Jadeveon Clowney made it clear last week at Southeastern Conference media days that he always planned to spend three years in college, then head to the NFL — and that he will follow through on that plan after this season. This came as a surprise to nobody, since he almost certainly will be the first overall pick in next year’s draft.

Of course, the widespread public knowledge that South Carolina’s All-American defensive end is gone after this season could have rippling and potentially negative effects.

USC spokesman Steve Fink said Tuesday that the school is following “standard procedure” in investigating reported contact between Clowney and a sports agency run by the rapper and music mogul Jay-Z.

Simply communicating with an agent — or someone representing a sports agency — is not, in itself, a violation of NCAA rules.
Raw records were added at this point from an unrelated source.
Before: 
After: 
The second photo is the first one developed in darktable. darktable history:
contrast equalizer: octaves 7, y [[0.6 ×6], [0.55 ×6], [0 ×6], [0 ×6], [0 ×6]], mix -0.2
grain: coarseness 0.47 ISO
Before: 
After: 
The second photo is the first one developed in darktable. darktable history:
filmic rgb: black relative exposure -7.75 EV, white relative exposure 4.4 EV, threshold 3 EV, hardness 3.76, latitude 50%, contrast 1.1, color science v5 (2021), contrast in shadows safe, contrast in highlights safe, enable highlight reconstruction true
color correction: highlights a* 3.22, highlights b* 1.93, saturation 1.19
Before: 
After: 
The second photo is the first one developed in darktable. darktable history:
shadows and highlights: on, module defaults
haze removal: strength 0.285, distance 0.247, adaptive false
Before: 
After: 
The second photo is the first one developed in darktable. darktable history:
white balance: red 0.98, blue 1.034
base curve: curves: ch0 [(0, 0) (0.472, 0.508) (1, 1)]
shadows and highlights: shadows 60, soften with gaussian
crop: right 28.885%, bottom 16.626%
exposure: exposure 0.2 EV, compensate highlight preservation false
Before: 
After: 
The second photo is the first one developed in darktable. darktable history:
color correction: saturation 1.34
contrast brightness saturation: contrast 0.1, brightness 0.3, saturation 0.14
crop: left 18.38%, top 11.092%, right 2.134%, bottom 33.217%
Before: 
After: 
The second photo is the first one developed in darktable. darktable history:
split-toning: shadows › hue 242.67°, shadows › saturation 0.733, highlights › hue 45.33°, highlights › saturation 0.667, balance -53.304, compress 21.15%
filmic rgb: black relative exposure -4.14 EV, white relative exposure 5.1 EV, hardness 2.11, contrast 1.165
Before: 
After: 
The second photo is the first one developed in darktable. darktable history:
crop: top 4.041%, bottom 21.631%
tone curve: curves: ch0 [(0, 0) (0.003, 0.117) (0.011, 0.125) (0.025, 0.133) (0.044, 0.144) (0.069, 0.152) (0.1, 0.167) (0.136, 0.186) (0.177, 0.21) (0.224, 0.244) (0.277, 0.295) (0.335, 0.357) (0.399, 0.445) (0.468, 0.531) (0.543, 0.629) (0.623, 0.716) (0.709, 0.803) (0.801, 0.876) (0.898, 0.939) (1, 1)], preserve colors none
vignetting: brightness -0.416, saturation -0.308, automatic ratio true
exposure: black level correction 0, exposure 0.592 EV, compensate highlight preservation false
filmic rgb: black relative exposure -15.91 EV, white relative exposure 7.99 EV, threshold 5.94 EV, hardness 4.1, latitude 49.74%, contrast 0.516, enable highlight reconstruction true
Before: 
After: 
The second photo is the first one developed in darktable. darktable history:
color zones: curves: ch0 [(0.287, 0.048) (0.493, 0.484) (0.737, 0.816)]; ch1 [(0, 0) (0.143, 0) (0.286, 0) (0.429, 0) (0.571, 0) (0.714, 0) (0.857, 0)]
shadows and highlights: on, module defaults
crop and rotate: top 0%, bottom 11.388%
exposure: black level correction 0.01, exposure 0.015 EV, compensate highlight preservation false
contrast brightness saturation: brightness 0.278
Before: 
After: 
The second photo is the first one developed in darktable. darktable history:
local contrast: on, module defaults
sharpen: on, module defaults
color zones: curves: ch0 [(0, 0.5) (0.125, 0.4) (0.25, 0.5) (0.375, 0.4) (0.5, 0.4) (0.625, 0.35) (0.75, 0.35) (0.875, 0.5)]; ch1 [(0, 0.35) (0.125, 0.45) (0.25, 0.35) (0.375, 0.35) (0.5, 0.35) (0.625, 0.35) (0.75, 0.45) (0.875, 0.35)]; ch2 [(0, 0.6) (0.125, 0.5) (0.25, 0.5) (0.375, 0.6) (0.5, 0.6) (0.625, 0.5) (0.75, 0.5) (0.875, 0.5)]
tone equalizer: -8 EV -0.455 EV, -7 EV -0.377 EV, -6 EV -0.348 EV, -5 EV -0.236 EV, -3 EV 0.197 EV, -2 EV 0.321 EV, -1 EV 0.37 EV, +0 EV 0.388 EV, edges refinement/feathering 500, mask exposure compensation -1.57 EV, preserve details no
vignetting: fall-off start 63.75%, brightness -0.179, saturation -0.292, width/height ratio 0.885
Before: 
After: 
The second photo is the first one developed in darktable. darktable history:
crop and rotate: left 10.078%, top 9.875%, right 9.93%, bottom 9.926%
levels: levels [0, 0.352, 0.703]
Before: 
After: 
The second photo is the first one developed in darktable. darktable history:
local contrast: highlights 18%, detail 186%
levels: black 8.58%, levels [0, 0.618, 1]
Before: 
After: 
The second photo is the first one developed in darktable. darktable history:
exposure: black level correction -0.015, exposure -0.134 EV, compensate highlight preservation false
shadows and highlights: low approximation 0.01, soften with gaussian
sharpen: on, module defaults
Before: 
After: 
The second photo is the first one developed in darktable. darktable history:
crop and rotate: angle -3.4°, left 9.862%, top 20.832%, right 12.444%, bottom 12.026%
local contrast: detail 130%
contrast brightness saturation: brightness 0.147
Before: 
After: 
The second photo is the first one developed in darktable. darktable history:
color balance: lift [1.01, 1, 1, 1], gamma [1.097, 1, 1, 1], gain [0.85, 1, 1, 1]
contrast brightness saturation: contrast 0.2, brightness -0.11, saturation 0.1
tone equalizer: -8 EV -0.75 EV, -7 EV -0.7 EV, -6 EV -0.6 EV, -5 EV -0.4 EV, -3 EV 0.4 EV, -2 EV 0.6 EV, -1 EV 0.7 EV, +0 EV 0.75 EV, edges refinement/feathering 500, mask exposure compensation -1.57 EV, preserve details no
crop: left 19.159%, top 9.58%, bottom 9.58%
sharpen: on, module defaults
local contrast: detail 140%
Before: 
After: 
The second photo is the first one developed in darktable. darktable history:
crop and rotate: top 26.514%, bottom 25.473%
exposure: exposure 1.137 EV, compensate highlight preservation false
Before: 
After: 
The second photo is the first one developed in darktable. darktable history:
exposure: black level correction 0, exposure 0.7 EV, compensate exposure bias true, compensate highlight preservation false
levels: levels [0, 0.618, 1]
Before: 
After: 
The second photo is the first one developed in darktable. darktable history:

But, according to the NCAA, an athlete “may not agree verbally or in writing to be represented by an athlete agent in the present or in the future for the purpose of marketing the student-athlete’s ability or reputation. If the student-athlete enters into such an agreement, the student-athlete is ineligible for intercollegiate competition. Also, a student-athlete may not accept transportation or other benefits from an athlete agent. This prohibition applies to the student-athlete and his or her relatives or friends.”

The NCAA defines the term “agent” as: “actual agents, runners (individuals who befriend student-athletes and frequently distribute impermissible benefits) and financial advisors.”

In regard to permitting contact, the NCAA states: “It is not a violation of NCAA rules if a student-athlete merely talks to an agent (as long as an agreement for agent representation is not established) or socializes with an agent. For example, a student-athlete could go to dinner with an agent and no NCAA violations would result if the student-athlete provided his own transportation and paid for his meal.”

According to a report from Neil Stratton of InsideTheLeague.com, Clowney has been in regular contact with Jay-Z’s agency, Roc Nation Sports, and will probably sign with the group, which Jay-Z launched in April. The agency has a partnership with Creative Artists Agency, one the most powerful agencies in sports.

When Roc Nation Sports started, it simultaneously announced that it had gained New York Yankees star second baseman Robinson Cano as its first marquee client — a significant pickup, as Cano had previously been represented by Scott Boras, one of baseball’s most influential figures.

Clowney did nothing to distance himself from the report of contact between him and Roc Nation Sports. On his Instagram account, he reposted a link to the report and wrote: “You kno [sic] we about to turn up Dream coming true.”

During a television appearance with ESPN on Tuesday, USC coach Steve Spurrier said he has spoken to Clowney about issues involving agents and NCAA rules.

“When the bowl game is over this coming season, he’s free to accept any amount of money anybody wants to give him,” Spurrier said. “But until then, he has to be a student-athlete like all the other guys or he’s not going to be eligible. He’s done a good job of knowing that.”